-- Start AVAILABLE DATA --

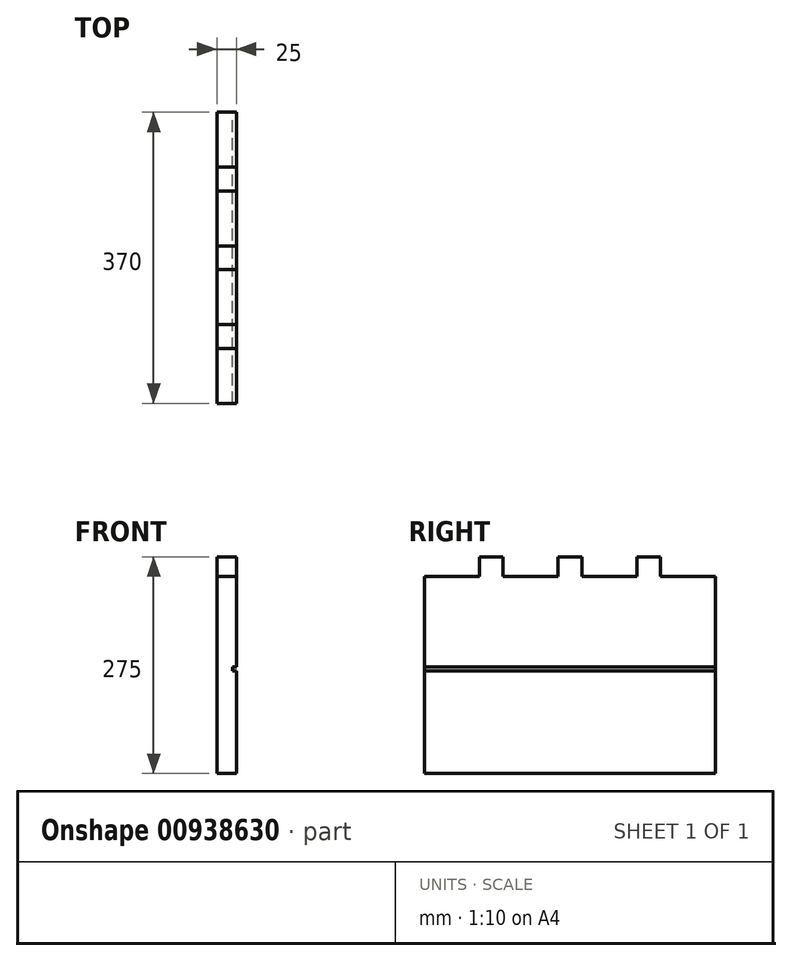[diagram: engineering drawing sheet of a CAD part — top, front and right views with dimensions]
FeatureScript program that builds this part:
annotation { "Feature Type Name" : "Feature", "Feature Type Description" : "" }
export const myFeature = defineFeature(function(context is Context, id is Id, definition is map)
    precondition{}
    {
        {
            var Q0;
            Q0=qCreatedBy(makeId("Right.planeOp"),FACE);
            var sketch = newSketch(context, id + "F0", { "sketchPlane" : qUnion([Q0])});
            skLineSegment(sketch, "E0.bottom", {"start": v(-183.38, 99.73) * mm, "end": v(186.62, 99.73) * mm});
            skLineSegment(sketch, "E0.top", {"start": v(-183.38, -150.27) * mm, "end": v(186.62, -150.27) * mm});
            skLineSegment(sketch, "E0.left", {"start": v(-183.38, 99.73) * mm, "end": v(-183.38, -150.27) * mm});
            skLineSegment(sketch, "E0.right", {"start": v(186.62, 99.73) * mm, "end": v(186.62, -150.27) * mm});
            skLineSegment(sketch, "E1.bottom", {"start": v(-113.38, 99.73) * mm, "end": v(-83.38, 99.73) * mm});
            skLineSegment(sketch, "E1.top", {"start": v(-113.38, 124.73) * mm, "end": v(-83.38, 124.73) * mm});
            skLineSegment(sketch, "E1.left", {"start": v(-113.38, 99.73) * mm, "end": v(-113.38, 124.73) * mm});
            skLineSegment(sketch, "E1.right", {"start": v(-83.38, 99.73) * mm, "end": v(-83.38, 124.73) * mm});
            skLineSegment(sketch, "E2.bottom", {"start": v(-13.38, 99.73) * mm, "end": v(16.62, 99.73) * mm});
            skLineSegment(sketch, "E2.top", {"start": v(-13.38, 124.73) * mm, "end": v(16.62, 124.73) * mm});
            skLineSegment(sketch, "E2.left", {"start": v(-13.38, 99.73) * mm, "end": v(-13.38, 124.73) * mm});
            skLineSegment(sketch, "E2.right", {"start": v(16.62, 99.73) * mm, "end": v(16.62, 124.73) * mm});
            skLineSegment(sketch, "E3.bottom", {"start": v(86.62, 99.73) * mm, "end": v(116.62, 99.73) * mm});
            skLineSegment(sketch, "E3.top", {"start": v(86.62, 124.73) * mm, "end": v(116.62, 124.73) * mm});
            skLineSegment(sketch, "E3.left", {"start": v(86.62, 99.73) * mm, "end": v(86.62, 124.73) * mm});
            skLineSegment(sketch, "E3.right", {"start": v(116.62, 99.73) * mm, "end": v(116.62, 124.73) * mm});
            skSolve(sketch);
        }
        {
            var Q0;
            Q0=qSketchRegion(id+"F0",true);
            extrude(context, id + "F1", {"entities" : qUnion([Q0]), "depth" : 25 * mm, "offsetDistance" : 25 * mm});
        }
        {
            var Q0;
            Q0=makeQuery(id+"F1.opExtrude","CAP_FACE",FACE,{"disambiguationData":[OSD([sQuery(id+"F0.wireOp",EDGE,"E0.bottom"),sQuery(id+"F0.wireOp",EDGE,"E0.top"),sQuery(id+"F0.wireOp",EDGE,"E0.left"),sQuery(id+"F0.wireOp",EDGE,"E0.right"),sQuery(id+"F0.wireOp",EDGE,"E1.top"),sQuery(id+"F0.wireOp",EDGE,"E1.left"),sQuery(id+"F0.wireOp",EDGE,"E1.right"),sQuery(id+"F0.wireOp",EDGE,"E2.top"),sQuery(id+"F0.wireOp",EDGE,"E2.left"),sQuery(id+"F0.wireOp",EDGE,"E2.right"),sQuery(id+"F0.wireOp",EDGE,"E3.top"),sQuery(id+"F0.wireOp",EDGE,"E3.left"),sQuery(id+"F0.wireOp",EDGE,"E3.right")])],"isStart":false});
            var sketch = newSketch(context, id + "F2", { "sketchPlane" : qUnion([Q0])});
            skLineSegment(sketch, "E4.bottom", {"start": v(-183.38, -15.27) * mm, "end": v(186.62, -15.27) * mm});
            skLineSegment(sketch, "E4.top", {"start": v(-183.38, -20.27) * mm, "end": v(186.62, -20.27) * mm});
            skLineSegment(sketch, "E4.left", {"start": v(-183.38, -15.27) * mm, "end": v(-183.38, -20.27) * mm});
            skLineSegment(sketch, "E4.right", {"start": v(186.62, -15.27) * mm, "end": v(186.62, -20.27) * mm});
            skSolve(sketch);
        }
        {
            var Q0;
            Q0=makeQuery(id+"F2.imprint","IMPRINT",FACE,{"disambiguationData":[TD([[makeQuery(id+"F2.imprint","IMPRINT",EDGE,{"derivedFrom":sQuery(id+"F2.wireOp",EDGE,"E4.bottom")}),-1.0]])]});
            extrude(context, id + "F3", {"entities" : qUnion([Q0]), "operationType" : NewBodyOperationType.REMOVE, "oppositeDirection" : true, "depth" : 5 * mm, "offsetDistance" : 25 * mm});
        }
    });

-- End AVAILABLE DATA --

Report each line of the records above that contains the string "true", and copy every such line in full.

* _REPLY_:
            Q0=qSketchRegion(id+"F0",true);
            extrude(context, id + "F3", {"entities" : qUnion([Q0]), "operationType" : NewBodyOperationType.REMOVE, "oppositeDirection" : true, "depth" : 5 * mm, "offsetDistance" : 25 * mm});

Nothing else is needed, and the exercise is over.